Stored data entries:
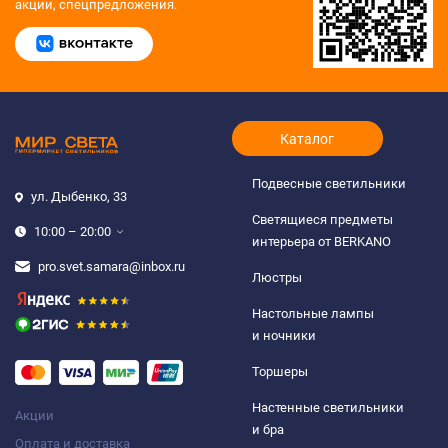
акции, спецпредложения.
Каталог
Подвесные светильники
ул. Дыбенко, 33
Светящиеся предметы
10:00 – 20:00
интерьера от BERKANO
pro.svet.samara@inbox.ru
Люстры
Настольные лампы
и ночники
Торшеры
Настенные светильники
Акции
и бра
Оплата и доставка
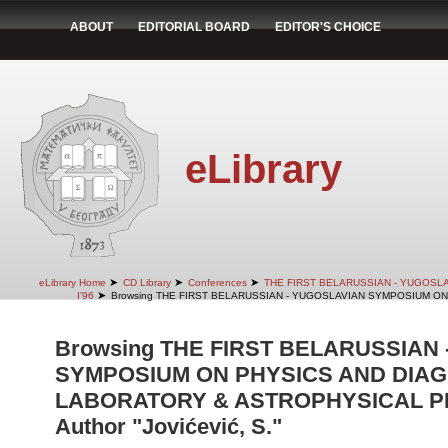
ABOUT
EDITORIAL BOARD
EDITOR'S CHOICE
eLibrary
➤
➤
➤
eLibrary Home
CD Library
Conferences
THE FIRST BELARUSSIAN - YUGOSL
➤
I'96
Browsing THE FIRST BELARUSSIAN - YUGOSLAVIAN SYMPOSIUM ON
Browsing THE FIRST BELARUSSIAN
SYMPOSIUM ON PHYSICS AND DIAG
LABORATORY & ASTROPHYSICAL PLA
Author "Jovićević, S."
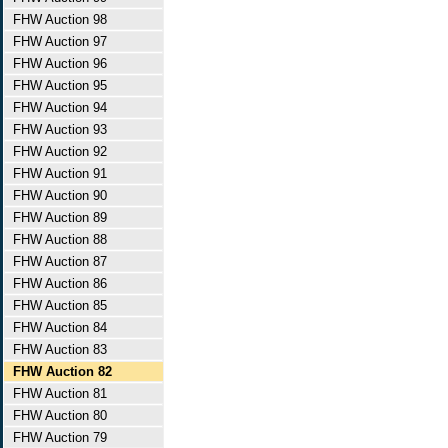
FHW Auction 98
FHW Auction 97
FHW Auction 96
FHW Auction 95
FHW Auction 94
FHW Auction 93
FHW Auction 92
FHW Auction 91
FHW Auction 90
FHW Auction 89
FHW Auction 88
FHW Auction 87
FHW Auction 86
FHW Auction 85
FHW Auction 84
FHW Auction 83
FHW Auction 82
FHW Auction 81
FHW Auction 80
FHW Auction 79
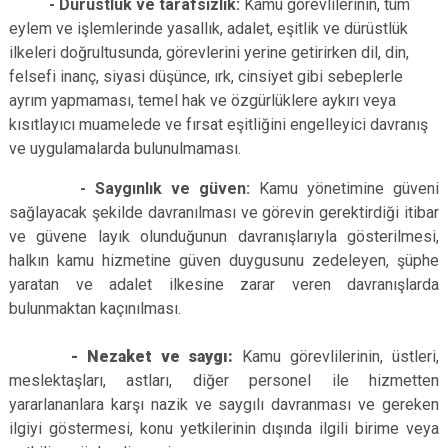
- Dürüstlük ve tarafsızlık:
Kamu görevlilerinin, tüm
eylem ve işlemlerinde yasallık, adalet, eşitlik ve dürüstlük
ilkeleri doğrultusunda, görevlerini yerine getirirken dil, din,
felsefi inanç, siyasi düşünce, ırk, cinsiyet gibi sebeplerle
ayrım yapmaması, temel hak ve özgürlüklere aykırı veya
kısıtlayıcı muamelede ve fırsat eşitliğini engelleyici davranış
ve uygulamalarda bulunulmaması.
- Saygınlık ve güven:
Kamu yönetimine güveni
sağlayacak şekilde davranılması ve görevin gerektirdiği itibar
ve güvene layık olunduğunun davranışlarıyla gösterilmesi,
halkın kamu hizmetine güven duygusunu zedeleyen, şüphe
yaratan ve adalet ilkesine zarar veren davranışlarda
bulunmaktan kaçınılması.
- Nezaket ve saygı:
Kamu görevlilerinin, üstleri,
meslektaşları, astları, diğer personel ile hizmetten
yararlananlara karşı nazik ve saygılı davranması ve gereken
ilgiyi göstermesi, konu yetkilerinin dışında ilgili birime veya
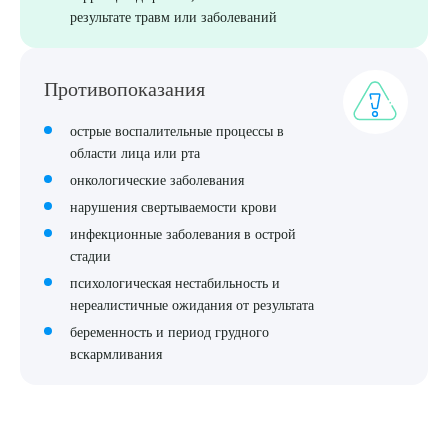
результате травм или заболеваний
Противопоказания
острые воспалительные процессы в
области лица или рта
онкологические заболевания
нарушения свертываемости крови
инфекционные заболевания в острой
стадии
психологическая нестабильность и
нереалистичные ожидания от результата
беременность и период грудного
вскармливания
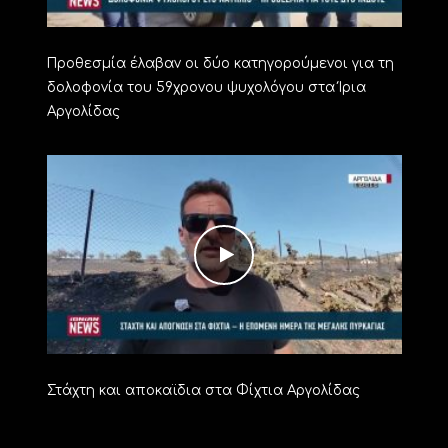
Προθεσμία έλαβαν οι δύο κατηγορούμενοι για τη
δολοφονία του 59χρονου ψυχολόγου στα Ίρια
Αργολίδας
Στάχτη και αποκαϊδια στα Φίχτια Αργολίδας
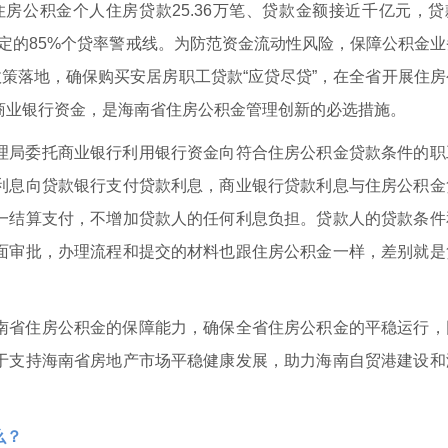
放住房公积金个人住房贷款25.36万笔、贷款金额接近千亿元，
建部划定的85%个贷率警戒线。为防范资金流动性风险，保障公积金
政策落地，确保购买安居房职工贷款“应贷尽贷”，在全省开展住
商业银行资金，是海南省住房公积金管理创新的必选措施。
理局委托商业银行利用银行资金向符合住房公积金贷款条件的职
利息向贷款银行支付贷款利息，商业银行贷款利息与住房公积金
一结算支付，不增加贷款人的任何利息负担。贷款人的贷款条件
面审批，办理流程和提交的材料也跟住房公积金一样，差别就是
南省住房公积金的保障能力，确保全省住房公积金的平稳运行，
于支持海南省房地产市场平稳健康发展，助力海南自贸港建设和
么？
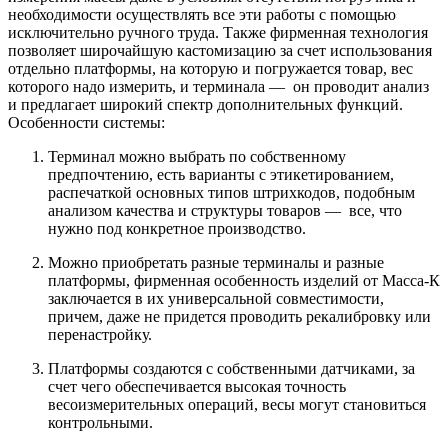
необходимости осуществлять все эти работы с помощью
исключительно ручного труда. Также фирменная технология
позволяет широчайшую кастомизацию за счет использования
отдельно платформы, на которую и погружается товар, вес
которого надо измерить, и терминала — он проводит анализ
и предлагает широкий спектр дополнительных функций.
Особенности системы:
Терминал можно выбрать по собственному
предпочтению, есть варианты с этикетированием,
распечаткой основных типов штрихкодов, подобным
анализом качества и структуры товаров — все, что
нужно под конкретное производство.
Можно приобретать разные терминалы и разные
платформы, фирменная особенность изделий от Масса-К
заключается в их универсальной совместимости,
причем, даже не придется проводить рекалибровку или
перенастройку.
Платформы создаются с собственными датчиками, за
счет чего обеспечивается высокая точность
весоизмерительных операций, весы могут становиться
контрольными.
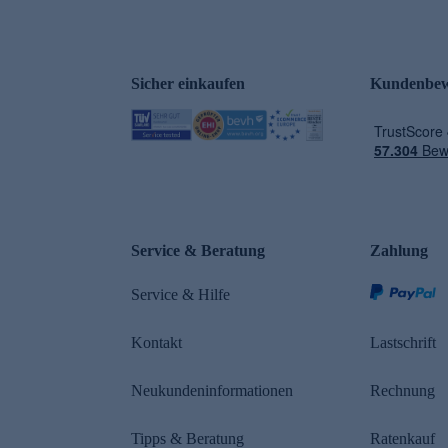
Sicher einkaufen
Kundenbew
e
Service & Beratung
Zahlung
Service & Hilfe
Kontakt
Lastschrift
Neukundeninformationen
Rechnung
Tipps & Beratung
Ratenkauf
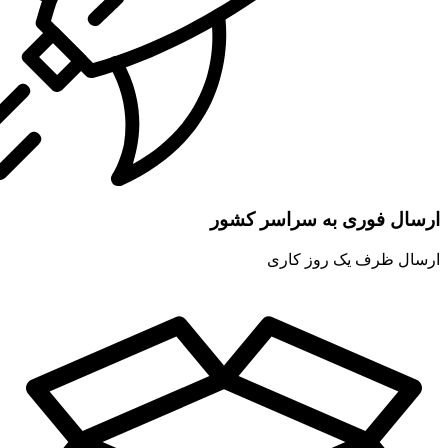
ارسال فوری به سراسر کشور
ارسال ظرف یک روز کاری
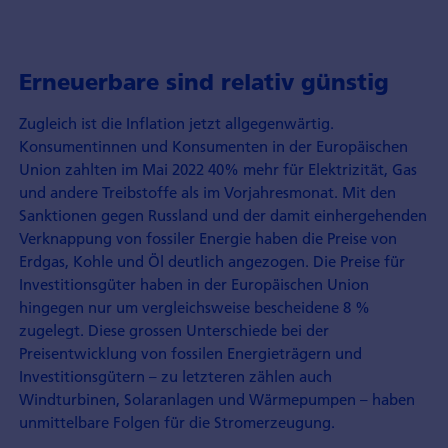
Erneuerbare sind relativ günstig
Zugleich ist die Inflation jetzt allgegenwärtig.
Konsumentinnen und Konsumenten in der Europäischen
Union zahlten im Mai 2022 40% mehr für Elektrizität, Gas
und andere Treibstoffe als im Vorjahresmonat. Mit den
Sanktionen gegen Russland und der damit einhergehenden
Verknappung von fossiler Energie haben die Preise von
Erdgas, Kohle und Öl deutlich angezogen. Die Preise für
Investitionsgüter haben in der Europäischen Union
hingegen nur um vergleichsweise bescheidene 8 %
zugelegt. Diese grossen Unterschiede bei der
Preisentwicklung von fossilen Energieträgern und
Investitionsgütern – zu letzteren zählen auch
Windturbinen, Solaranlagen und Wärmepumpen – haben
unmittelbare Folgen für die Stromerzeugung.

= Task to carry out =
Whenever the word "заболевания" shows up in a line of the entries, list that line.

= Written answer =
онкологические заболевания
инфекционные заболевания в острой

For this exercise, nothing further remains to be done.